Plongée dans la nuit est une série yuri de
Goumoto, autrice publiée pour la première fois en France. Son volume 1 est disponible depuis fin mai aux éditions
Taifu, et la sortie du second est prévue pour le 28 août prochain. Découvrez notre avis sur ce premier tome introductif d'une série tranche de vie qui promet d'être très poétique, autant visuellement que scénaristiquement !
Synopsis :
Tsukiko Yano vient d’être transférée dans un nouveau lycée. Aussi superbe que taciturne, elle n’a que peu d’interactions sociales avec les autres et ne se lie à personne, jusqu’à ce jour où, en rentrant, elle passe devant la piscine de l’école. Elle y rencontre Aya Utsumi, une élève de sa classe à qui elle n’avait jamais fait attention, occupée à nager avec grâce dans le bassin. Fascinée, Tsukiko se rapproche sans le vouloir de cette fille libre et dénuée de tact et apprend à la connaître petit à petit. Elle, dont le monde intérieur n’était que nuit, découvre un nouvel univers fait d’eau et peuplé d’innombrables créatures marines...

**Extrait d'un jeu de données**

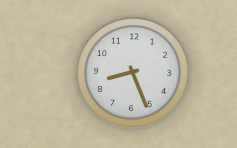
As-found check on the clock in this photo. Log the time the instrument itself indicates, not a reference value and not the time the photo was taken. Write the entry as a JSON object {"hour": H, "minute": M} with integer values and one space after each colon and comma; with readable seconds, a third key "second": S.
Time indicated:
{"hour": 8, "minute": 26}
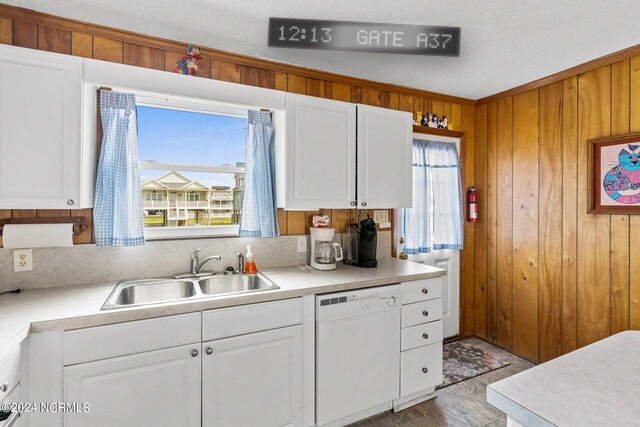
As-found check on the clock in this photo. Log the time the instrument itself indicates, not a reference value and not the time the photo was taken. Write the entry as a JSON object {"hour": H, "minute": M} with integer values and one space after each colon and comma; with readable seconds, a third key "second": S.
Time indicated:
{"hour": 12, "minute": 13}
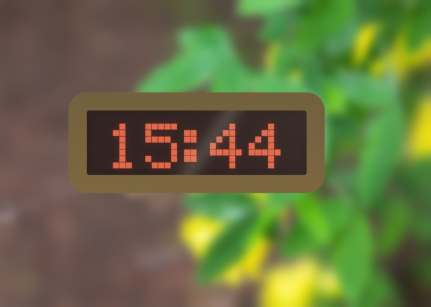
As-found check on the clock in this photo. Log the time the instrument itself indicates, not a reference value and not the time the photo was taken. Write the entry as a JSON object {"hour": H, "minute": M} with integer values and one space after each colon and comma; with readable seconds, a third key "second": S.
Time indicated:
{"hour": 15, "minute": 44}
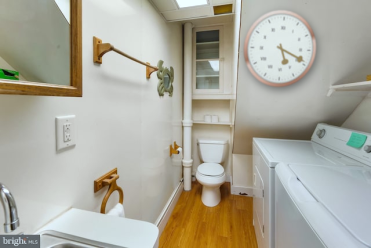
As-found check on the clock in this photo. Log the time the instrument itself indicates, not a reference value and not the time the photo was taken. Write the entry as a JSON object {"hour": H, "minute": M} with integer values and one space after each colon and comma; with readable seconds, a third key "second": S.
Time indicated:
{"hour": 5, "minute": 19}
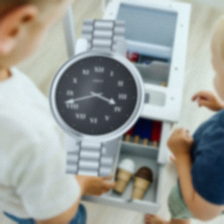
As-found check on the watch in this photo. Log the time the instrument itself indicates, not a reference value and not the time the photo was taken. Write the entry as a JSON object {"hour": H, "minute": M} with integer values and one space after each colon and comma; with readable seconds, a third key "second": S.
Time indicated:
{"hour": 3, "minute": 42}
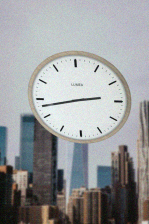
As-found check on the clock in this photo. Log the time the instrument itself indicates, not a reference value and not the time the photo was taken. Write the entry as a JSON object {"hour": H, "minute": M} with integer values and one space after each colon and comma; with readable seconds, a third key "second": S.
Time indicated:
{"hour": 2, "minute": 43}
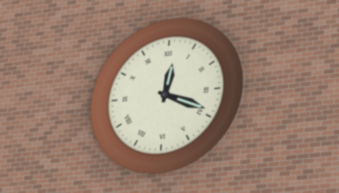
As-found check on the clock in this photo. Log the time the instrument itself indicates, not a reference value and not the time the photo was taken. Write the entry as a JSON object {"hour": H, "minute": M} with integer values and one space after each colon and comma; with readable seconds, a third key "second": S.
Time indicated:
{"hour": 12, "minute": 19}
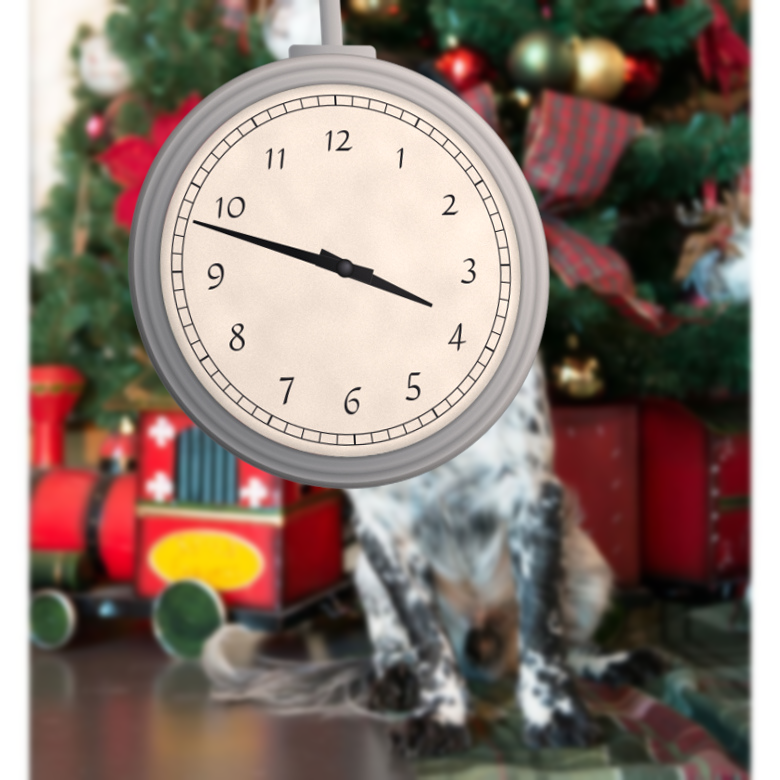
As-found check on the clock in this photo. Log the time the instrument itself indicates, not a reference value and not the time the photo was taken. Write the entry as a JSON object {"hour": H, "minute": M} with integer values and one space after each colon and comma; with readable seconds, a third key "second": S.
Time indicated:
{"hour": 3, "minute": 48}
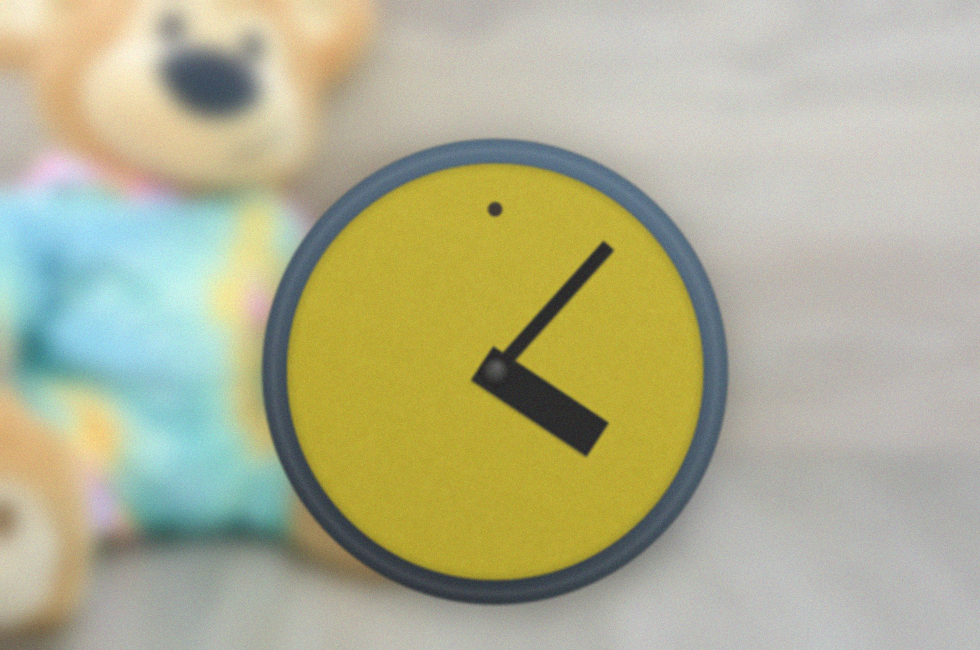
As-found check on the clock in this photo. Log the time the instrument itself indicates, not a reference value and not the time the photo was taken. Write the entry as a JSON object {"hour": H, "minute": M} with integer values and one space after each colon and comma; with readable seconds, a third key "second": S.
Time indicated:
{"hour": 4, "minute": 7}
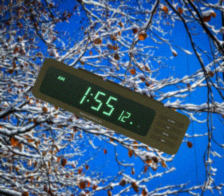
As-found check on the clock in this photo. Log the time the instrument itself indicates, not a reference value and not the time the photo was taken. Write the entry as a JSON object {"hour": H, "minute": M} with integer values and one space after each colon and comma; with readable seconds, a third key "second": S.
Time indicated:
{"hour": 1, "minute": 55, "second": 12}
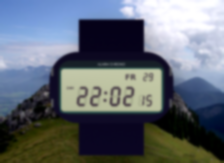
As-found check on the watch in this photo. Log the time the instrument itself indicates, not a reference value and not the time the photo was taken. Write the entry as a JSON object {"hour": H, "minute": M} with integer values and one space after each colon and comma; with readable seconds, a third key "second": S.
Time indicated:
{"hour": 22, "minute": 2, "second": 15}
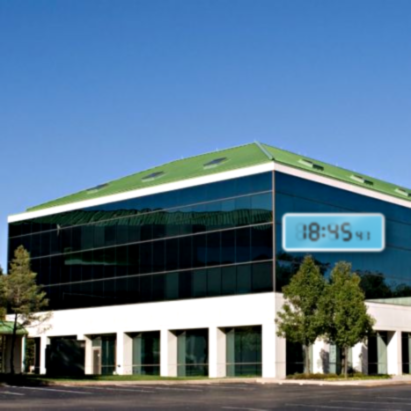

**Consigne**
Actualisez le passage de l'article situé entre « Plongée dans la » et « que scénaristiquement ! », bornes comprises, en y remplaçant « fin mai » par « début juin ». Appuyez-vous uniquement sur l'article.

**Exercice corrigé**
Plongée dans la nuit est une série yuri de
Goumoto, autrice publiée pour la première fois en France. Son volume 1 est disponible depuis début juin aux éditions
Taifu, et la sortie du second est prévue pour le 28 août prochain. Découvrez notre avis sur ce premier tome introductif d'une série tranche de vie qui promet d'être très poétique, autant visuellement que scénaristiquement !